The Cape Florida Lighthouse is the oldest standing structure in Miami-Dade County.
The Cape Florida Lighthouse is located at the south end of Key Biscayne in Miami-Dade County, Florida. The lighthouse was built in 1825 and guided mariners off Florida’s Coral Reef which starts near Key Biscayne and extends southward to the tip of the Florida Keys at the Dry Tortugas. Florida’s Coral Reef is the only coral reef system in the continental United States.
The lighthouse was originally built at a height of 65 feet but in 1854 the height was elevated to 95 feet and an improved lens was installed. In 1966 the State of Florida purchased the lighthouse along with the tip of Key Biscayne and in 1967 the Bill Baggs Cape Florida State Park opened including the Cape Florida Lighthouse.
The main entrance to the lighthouse is on a pave stone path from the parking lot to the entrance door. The path is lined with palm trees and native foliage. A second path to the entrance door comes from the keeper’s cottage.
A short distance from the lighthouse is the keeper’s cottage. The cottage shown in the photo below is a replica of the original cottage and is now a museum containing displays depicting early life on the island.
On-again, Off-again Lighthouse History
The history of the Cape Florida Lighthouse has been one of many turbulent interruptions.
Eleven years after opening a group of Seminole Indians attacked the site, burning lighthouse and pillaged the cottage. The lighthouse did not resume operation for several years until the threat of future Indian attacks had subsided.
In 1854 the lighthouse was upgraded and the height was elevated to 95 feet but in 1861 Florida seceded from the Union and the lamp was removed from the lighthouse by Confederate sympathizers, so the lighthouse could not be used to help the Union sailors controlling the surrounding waters.

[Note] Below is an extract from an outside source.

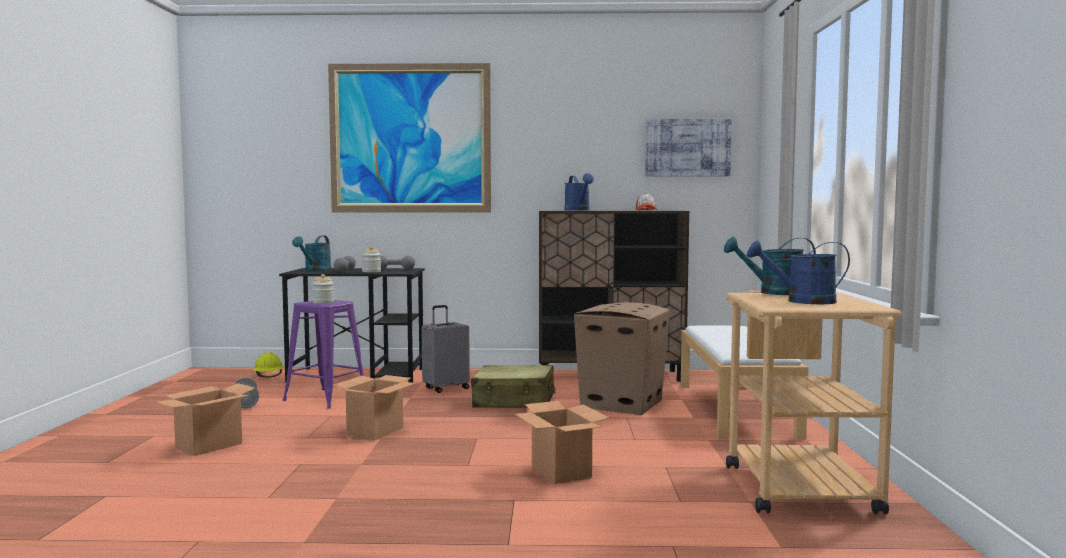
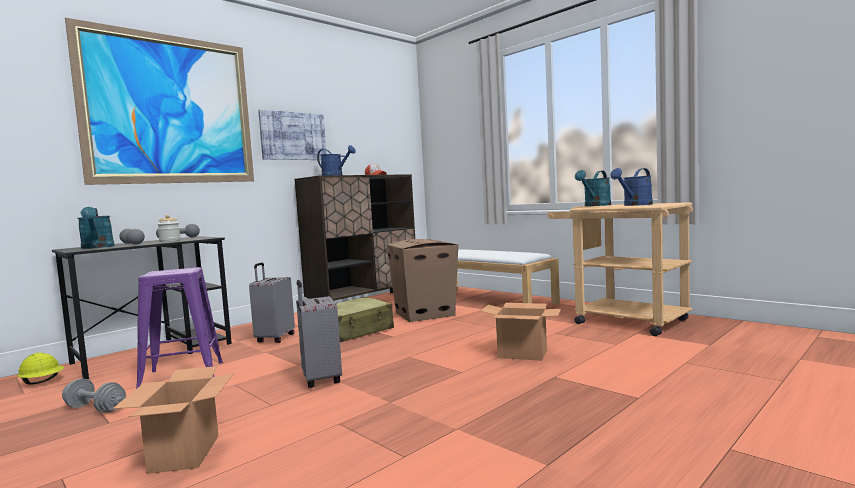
camera: 45 degrees left, 0 degrees up
jar [312,274,334,304] -> none
cardboard box [333,375,416,441] -> grey suitcase [296,280,342,388]
picture [645,119,732,176] -> picture moved to [258,109,326,160]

After the Civil War, the lighthouse was repaired and placed back in service in 1866 but in 1878 the lighthouse was mothballed because the new offshore Fowey Rocks Lighthouse had replaced it.
The lighthouse was originally built 100 feet inland from the shore but over the years the coastline had eroded so much that it now stands only ten (10) feet from the water. Tropical storms had also destroyed the keeper’s cottage and it has been rebuilt by the state park.
One hundred years after Cape Florida Lighthouse was turned off, it was re-lit on July 4, 1978. Unfortunately, in August 1992 Hurricane Andrew caused major damage to the lighthouse and it was once again closed for extensive repairs. The repairs were complete in 1996 in time for Miami’s Centennial Celebration.
The Cape Florida Lighthouse has not had any recent issues and it now sits on the U.S. National Register of Historic Places.
Views from the lighthouse
The lighthouse is open to the public five days a week at 10 A.M. and 1 P.M. but it is closed on Tuesdays and Wednesdays. Visitors must climb 109 spiraling steps with narrow spaces and heights to access the viewing level. The climb takes about 10 minutes but the views are nice.
Growing up near the coast, I have always been attracted to lighthouses. Some of the reasons that I am attracted to them is because: I like the symbol that they represent, I like their unique architecture, they have a sense of romance and mystery to them and they are an undeniable representation of coastal communities.
For hundreds of years lighthouses performed an important function to help sailors avoid disaster. With the modern GPS systems lighthouses are functionally obsolete but they are still an important part of our history and every lighthouse has their own stories to tell.
Lighthouses were built to perform one function, shine a light into the darkness for sailors to know that they are nearing land. It is interesting to me that there are so many different designs of lighthouses that all have the same function. Of course, that’s what make visiting lighthouses so much fun. They have different sizes, shapes, heights and colors. Lighthouse in close proximity to each other have different flashing pattern to allow the mariner to identify their location. No two lighthouses are alike. It’s almost like each lighthouse has its individual personality.